SOX (Sarbanes-Oxley)
US financial controls compliance regime introduced in 2002. Section 404 requires public companies to attest to the effectiveness of their internal controls over financial reporting. Affects every Oracle Forms migration in publicly listed companies.
GxP
A general acronym for "good practice" quality guidelines and regulations in life sciences (GMP, GLP, GCP, GDP). Validated computer systems are a core requirement.
21 CFR Part 11
FDA regulation governing electronic records and electronic signatures in life sciences. Requires audit trails, access controls, and record integrity for any system that handles regulated data.
HIPAA
US healthcare privacy and security regulation. Sets minimum standards for protecting patient health information.
GDPR
EU data protection regulation. Affects any system that processes personal data of EU residents.
ITAR
US International Traffic in Arms Regulations.
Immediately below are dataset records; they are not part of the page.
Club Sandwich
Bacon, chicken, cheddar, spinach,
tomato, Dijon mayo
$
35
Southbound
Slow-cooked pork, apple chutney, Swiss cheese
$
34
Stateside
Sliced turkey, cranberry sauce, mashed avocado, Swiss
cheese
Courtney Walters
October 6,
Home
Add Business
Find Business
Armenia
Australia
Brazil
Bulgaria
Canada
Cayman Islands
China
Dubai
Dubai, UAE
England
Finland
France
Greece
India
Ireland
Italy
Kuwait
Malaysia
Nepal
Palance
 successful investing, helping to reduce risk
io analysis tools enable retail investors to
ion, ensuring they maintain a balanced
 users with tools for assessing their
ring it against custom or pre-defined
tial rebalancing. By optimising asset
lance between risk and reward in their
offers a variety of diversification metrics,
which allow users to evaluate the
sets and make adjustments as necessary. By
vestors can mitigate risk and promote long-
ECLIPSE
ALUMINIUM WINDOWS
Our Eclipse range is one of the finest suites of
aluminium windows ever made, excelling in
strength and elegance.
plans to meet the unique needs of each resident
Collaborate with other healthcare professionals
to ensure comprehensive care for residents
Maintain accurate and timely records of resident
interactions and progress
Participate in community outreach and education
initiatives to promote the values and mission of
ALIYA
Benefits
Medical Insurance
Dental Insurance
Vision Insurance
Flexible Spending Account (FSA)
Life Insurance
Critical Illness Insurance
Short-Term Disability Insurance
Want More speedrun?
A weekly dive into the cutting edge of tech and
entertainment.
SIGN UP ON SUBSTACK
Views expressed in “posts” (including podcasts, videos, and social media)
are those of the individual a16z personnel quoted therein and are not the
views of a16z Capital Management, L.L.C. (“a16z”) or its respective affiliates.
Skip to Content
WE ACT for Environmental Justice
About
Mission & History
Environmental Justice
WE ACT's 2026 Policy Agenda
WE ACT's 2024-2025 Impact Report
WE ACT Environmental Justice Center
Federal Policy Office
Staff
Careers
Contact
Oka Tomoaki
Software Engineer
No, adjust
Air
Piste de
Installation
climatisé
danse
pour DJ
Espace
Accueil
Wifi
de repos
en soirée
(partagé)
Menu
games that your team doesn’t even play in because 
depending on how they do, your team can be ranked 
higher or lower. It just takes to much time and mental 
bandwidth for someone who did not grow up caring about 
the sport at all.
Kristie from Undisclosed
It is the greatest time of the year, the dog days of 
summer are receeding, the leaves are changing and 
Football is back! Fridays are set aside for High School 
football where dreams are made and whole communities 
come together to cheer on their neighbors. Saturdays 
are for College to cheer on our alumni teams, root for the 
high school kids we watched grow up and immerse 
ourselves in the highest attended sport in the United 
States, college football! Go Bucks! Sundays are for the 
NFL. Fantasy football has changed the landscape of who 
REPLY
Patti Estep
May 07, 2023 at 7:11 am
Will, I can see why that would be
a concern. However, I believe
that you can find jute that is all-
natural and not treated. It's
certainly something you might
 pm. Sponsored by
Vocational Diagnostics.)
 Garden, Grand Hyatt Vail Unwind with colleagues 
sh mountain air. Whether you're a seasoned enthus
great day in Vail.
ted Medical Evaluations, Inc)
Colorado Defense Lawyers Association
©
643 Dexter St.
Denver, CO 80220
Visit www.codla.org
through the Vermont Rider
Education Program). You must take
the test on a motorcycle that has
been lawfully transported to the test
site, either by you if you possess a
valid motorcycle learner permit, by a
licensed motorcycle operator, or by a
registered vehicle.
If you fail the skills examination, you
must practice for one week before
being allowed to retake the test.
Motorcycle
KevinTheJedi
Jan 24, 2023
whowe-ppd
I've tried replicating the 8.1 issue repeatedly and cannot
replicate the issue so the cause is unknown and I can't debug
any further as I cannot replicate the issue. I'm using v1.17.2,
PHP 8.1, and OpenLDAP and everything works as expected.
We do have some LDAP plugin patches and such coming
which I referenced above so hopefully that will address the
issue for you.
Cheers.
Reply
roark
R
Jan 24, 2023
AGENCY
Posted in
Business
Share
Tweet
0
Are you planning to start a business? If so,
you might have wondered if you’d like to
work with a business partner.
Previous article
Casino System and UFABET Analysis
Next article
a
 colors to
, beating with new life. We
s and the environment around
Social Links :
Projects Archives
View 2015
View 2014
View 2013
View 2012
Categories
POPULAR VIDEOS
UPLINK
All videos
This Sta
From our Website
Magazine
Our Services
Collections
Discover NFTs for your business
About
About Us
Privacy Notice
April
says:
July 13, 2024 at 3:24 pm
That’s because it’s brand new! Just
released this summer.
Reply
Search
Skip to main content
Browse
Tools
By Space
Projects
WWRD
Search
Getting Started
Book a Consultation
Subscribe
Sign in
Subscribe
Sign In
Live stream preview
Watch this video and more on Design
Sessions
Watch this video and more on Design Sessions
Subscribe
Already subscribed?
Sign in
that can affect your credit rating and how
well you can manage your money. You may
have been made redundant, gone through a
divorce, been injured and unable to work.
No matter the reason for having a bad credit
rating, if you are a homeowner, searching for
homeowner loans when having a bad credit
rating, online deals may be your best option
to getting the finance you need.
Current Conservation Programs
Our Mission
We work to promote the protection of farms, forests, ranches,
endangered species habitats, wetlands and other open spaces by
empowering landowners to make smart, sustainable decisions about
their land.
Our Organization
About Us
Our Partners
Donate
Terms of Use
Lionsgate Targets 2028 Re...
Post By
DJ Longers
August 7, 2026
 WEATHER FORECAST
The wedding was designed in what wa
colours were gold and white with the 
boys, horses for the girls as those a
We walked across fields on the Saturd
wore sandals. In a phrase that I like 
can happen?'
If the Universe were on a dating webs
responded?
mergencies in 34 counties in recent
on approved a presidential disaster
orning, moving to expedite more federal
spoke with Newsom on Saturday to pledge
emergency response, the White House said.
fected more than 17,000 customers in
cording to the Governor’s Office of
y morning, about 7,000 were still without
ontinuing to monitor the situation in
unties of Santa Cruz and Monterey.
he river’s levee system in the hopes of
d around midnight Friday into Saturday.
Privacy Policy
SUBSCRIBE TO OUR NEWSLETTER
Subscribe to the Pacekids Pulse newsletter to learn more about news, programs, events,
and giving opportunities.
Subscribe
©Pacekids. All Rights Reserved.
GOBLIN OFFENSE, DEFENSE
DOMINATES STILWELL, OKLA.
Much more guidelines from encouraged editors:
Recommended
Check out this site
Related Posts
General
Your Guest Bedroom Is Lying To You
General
Controls export of defense-related articles and services. Affects defense contractors using Oracle Forms.
CMMC 2.0
Cybersecurity Maturity Model Certification — US Department of Defense framework for contractor cybersecurity.
DORA
EU Digital Operational Resilience Act. Affects financial services firms operating in the EU.

Modern stack

TypeScript
Typed superset of JavaScript. The target language for every DEX migration. Enables compile-time guarantees that legacy PL/SQL never had.
REST API layer
The HTTP API that DEX generates between the modern UI and the Oracle Database. Replaces direct database access and enables parallel operation with the legacy system.
JSON Schema
A vocabulary for describing the structure of JSON documents. DEX descriptors are validated against schemas at build and runtime.
RBAC
Role-based access control. Built into the DEX framework as a first-class primitive — not bolted on later.
Audit logging
Recording every meaningful action a user takes against a regulated system. Required by SOX, HIPAA, GxP, and most enterprise compliance regimes. Built into the DEX runtime.